Other courses were Database Design (much less interesting with prof. M. Petrescu), Parallel Architectures (an introduction to OpenMP and MPI with prof. N. Ţăpuş) and Functional Programming with C. Giumale. The latter turned out to be like an Ali Baba’s cave – a totally new approach to programming, something different from what we knew before. Unfortunately, it was also very difficult to grasp, despite the teachers best efforts.
The final semester was, as expected, the easiest one. We had 2 subjects with prof. Valentin Cristea and a Distributed Systems course (which turned out to be more like a J2EE course) with Corina Stratan.
Most of us were pleasantly surprised by the attitude prof. Cristea had towards the courses. From the older student we found out that he was pretty much uninterested and distant with the students. This year there was a whole different story. We felt that he was extremely motivated in trying to send us the maximum of knowledge. Perhaps all the changes in the curriculum actually managed to get the teachers a little more interested? Hope so…

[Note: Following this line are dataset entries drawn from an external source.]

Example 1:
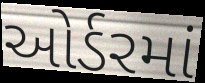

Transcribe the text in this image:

ઓર્ડરમાં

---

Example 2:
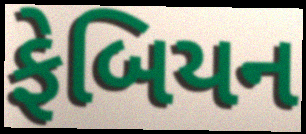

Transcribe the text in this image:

ફેબિયન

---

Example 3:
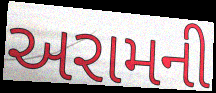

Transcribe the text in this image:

અરામની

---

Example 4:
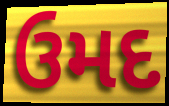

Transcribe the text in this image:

ઉમદ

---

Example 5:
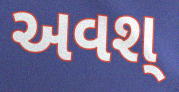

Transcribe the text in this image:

અવશ્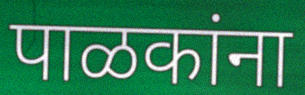
पाळकांनाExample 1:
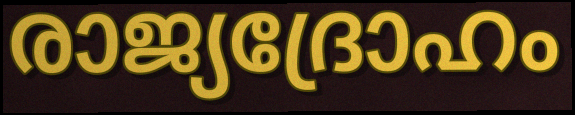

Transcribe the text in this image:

രാജ്യദ്രോഹം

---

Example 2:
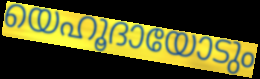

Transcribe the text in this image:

യെഹൂദായോടും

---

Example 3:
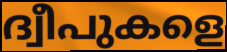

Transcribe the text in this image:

ദ്വീപുകളെ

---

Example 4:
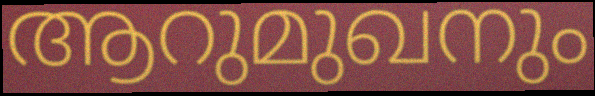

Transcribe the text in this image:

ആറുമുഖനും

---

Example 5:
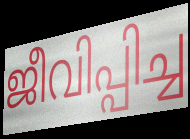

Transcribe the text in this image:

ജീവിപ്പിച്ച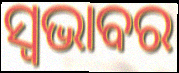
ସ୍ୱଭାବରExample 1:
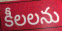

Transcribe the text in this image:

కీలలను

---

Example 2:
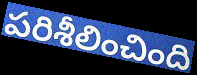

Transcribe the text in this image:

పరిశీలించింది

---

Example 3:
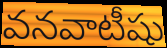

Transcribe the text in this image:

వనవాటీషు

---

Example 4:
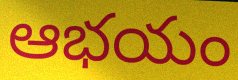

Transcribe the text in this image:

ఆభయం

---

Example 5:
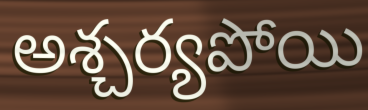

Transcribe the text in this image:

అశ్చర్యపోయి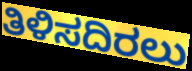
ತಿಳಿಸದಿರಲು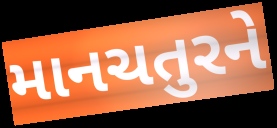
માનચતુરનેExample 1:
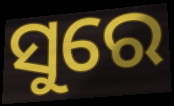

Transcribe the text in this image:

ସୁରେ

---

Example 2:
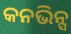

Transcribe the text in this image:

କନଭିନ୍ସ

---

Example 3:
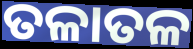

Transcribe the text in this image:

ତଳାତଳ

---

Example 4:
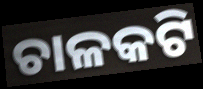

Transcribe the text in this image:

ଚାଳକଟି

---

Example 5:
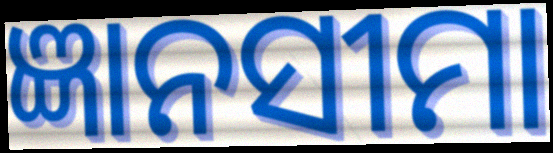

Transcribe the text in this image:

ଜ୍ଞାନସୀମା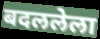
बदललेलाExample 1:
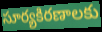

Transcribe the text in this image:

సూర్యకిరణాలకు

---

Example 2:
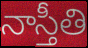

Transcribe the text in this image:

నాస్తీతి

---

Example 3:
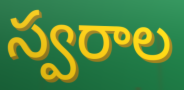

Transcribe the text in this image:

స్వరాల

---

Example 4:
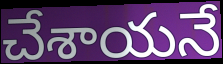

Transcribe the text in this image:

చేశాయనే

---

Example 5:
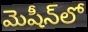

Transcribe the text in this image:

మెషీన్‌లో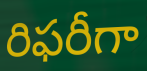
రిఫరీగా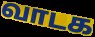
வாடக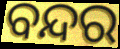
ବନ୍ଦରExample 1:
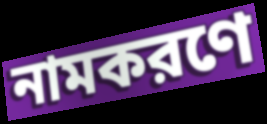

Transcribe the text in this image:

নামকরণে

The most notable new entry is USO – Operating Systems Use. It teaches students on how to use a *NIX system: how to compile a program, how to secure the system, what’s a process, a thread, a I/O device, etc. The teachers are the same as in the Networking course.
Another novelty in the 4 years system is the Information Technology specialization. The way I see it, it’s just another way to squeeze even more students in an already overcrowded place.
I also noticed that the last year of study is different – you can choose subjects from other specialization branches as well as from a common pool. This is a good thing, as it allows for more choices from the students.
As a conclusion, I might say that the faculty actually begun for me in the third year. Even then, there were few subjects where both the lectures and the labs were good. Most of the time, only one of them was well-made.